Selon le site d'investigation Mediapart (lien vers l'article payant) qui révèle l'affaire, le colonel Eric Steiger a été condamné à 6.000 euros d'amende le 28 mai 2021 par la cour d'appel de Paris pour "violences volontaires sur conjoint". Une peine plus légère que celle prononcée en première instance : en février 2020 il avait été condamné à six mois de prison avec sursis mais avait fait appel de ce jugement. Lors du second procès, le haut-gradé a reconnu les faits, selon un extrait du jugement publié par Mediapart : "Éric Steiger a déclaré avoir pris conscience que son comportement envers sa femme avait été violent et il tenait à reconnaître sa responsabilité".
Pas d'enquête disciplinaire
Selon Mediapart, aucune enquête disciplinaire n'a été diligentée par la gendarmerie. Et la condamnation de mai 2021 n'a pas empêché la promotion du colonel de gendarmerie : le 8 juillet dernier, il est devenu numéro un de la gendarmerie en Nouvelle-Calédonie. Jusqu'alors numéro deux, il a succédé au général de division Christophe Marietti.
Contactée par Mediapart, la Direction générale de la gendarmerie nationale (DGGN), explique que les circonstances sont un "contexte douloureux de séparation du couple après 20 ans de vie commune. L'officier concerné a rendu compte à sa hiérarchie de chaque étape de la procédure. Une décision de justice définitive est intervenue le 28 mai 2021. La décision ne faisait pas obstacle à ce que la DGGN nomme l’intéressé sur son poste actuel".

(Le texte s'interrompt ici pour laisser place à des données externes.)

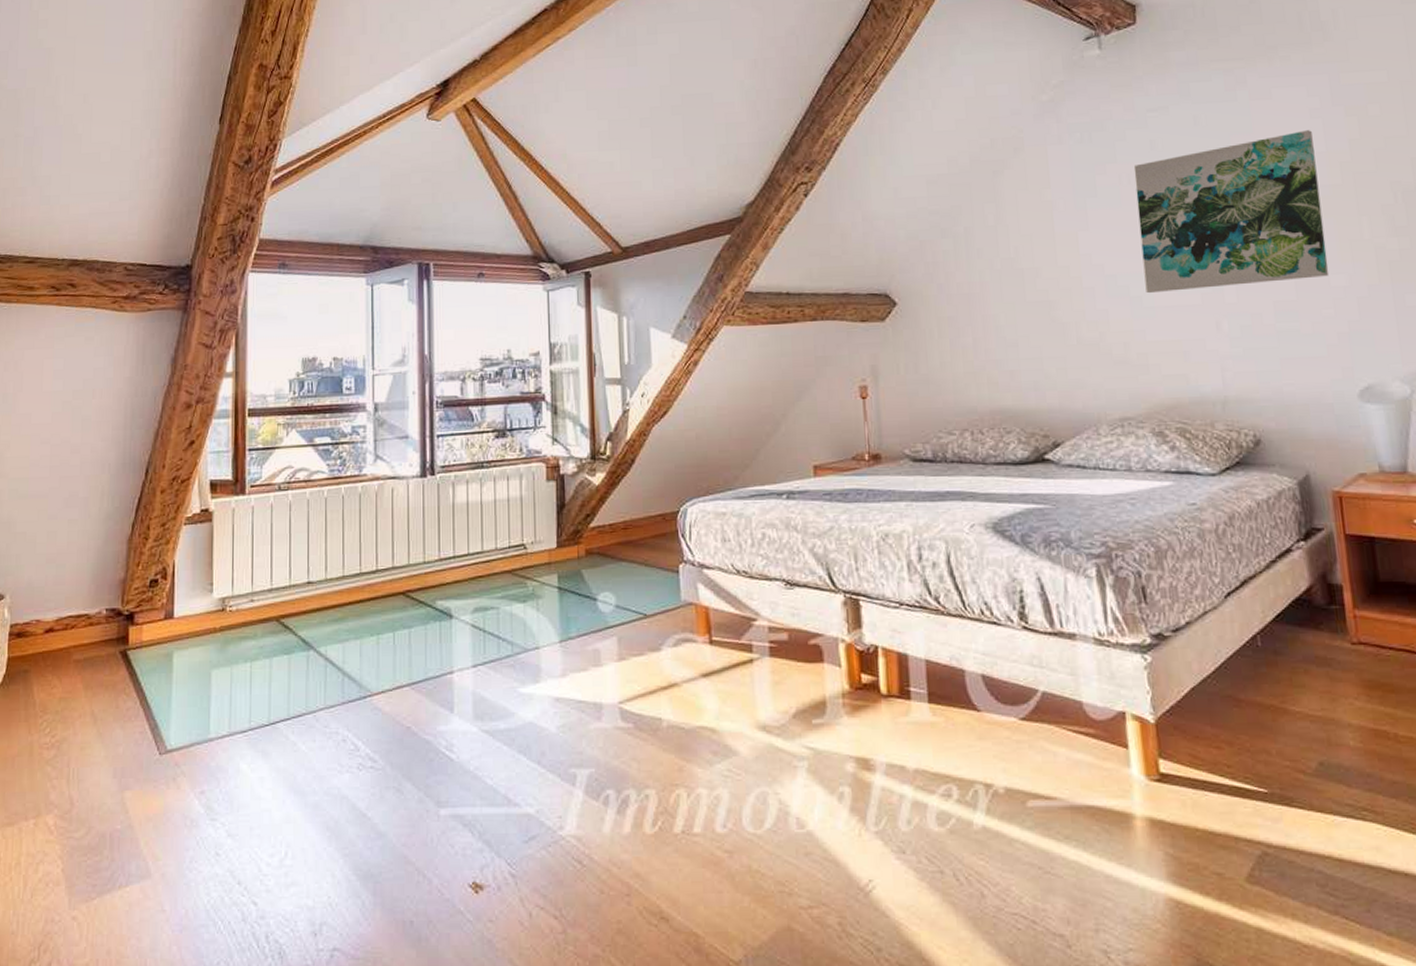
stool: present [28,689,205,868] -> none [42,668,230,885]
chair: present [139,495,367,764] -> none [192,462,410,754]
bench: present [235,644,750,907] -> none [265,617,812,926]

Un courrier à Marlène Schiappa
Interviewée par le site d'investigation, l'ex-épouse du haut-gradé (le couple est en instance de divorce) explique avoir pourtant alerté par courrier, le 5 octobre 2020, la ministre déléguée à la citoyenneté, Marlène Schiappa, des violences commises par son mari. Éric Steiger venait d’être muté et nommé numéro deux de la gendarmerie en Nouvelle-Calédonie. Dans ce courrier, elle s'interrogeait : "Comment un homme violent dans sa vie privée […] pourrait-il occuper un tel poste nécessitant une éthique et un comportement irréprochables ? Comment un tel paradoxe pourrait-il se produire, étant donné l’ensemble des projets à l’initiative de la gendarmerie contre les violences conjugales ?" Elle explique n'avoir jamais reçu de réponse à son courrier.
Des violences commises en 2018
Les faits incriminés remontent à 2018. L'épouse du haut-gradé explique avoir d'abord subi des humiliations verbales. Il la traite "d'illettrée", de "saleté", de "grosse conne" et l'humilie devant leurs trois enfants. Fin 2017, les violences physiques débutent. A deux reprises, la fille ainée du couple est contrainte de s'interposer pour protéger sa mère, comme elle le confirmera lors de l'enquête. En juin 2018, l'épouse porte plainte. Après une garde à vue, Éric Steiger est placé sous contrôle judiciaire, avec interdiction d’entrer en contact avec son épouse, de se rendre à son domicile et avec une obligation de soins psychiatriques.
Interrogé par Mediapart, l'avocat d'Éric Steiger, Thibault de Montbrial, affirme qu'"il y a eu des violences mais pas de coups, sinon la peine aurait été différente. Éric Steiger n'est pas un “cogneur de femmes”".
Pas de réaction au ministère de l'Intérieur
Médiapart explique enfin avoir contacté le cabinet du ministre de l'Intérieur, sans réponse à ce jour. Le ministre de l’Intérieur, Gérald Darmanin, avait déclaré le 1er août au journal Le Parisien que tout policier ou gendarme condamné pour violences conjugales ne devait plus être en contact avec le public, dans l’attente d’une décision du conseil de discipline, dont les membres doivent être réunis sous trois mois maximum.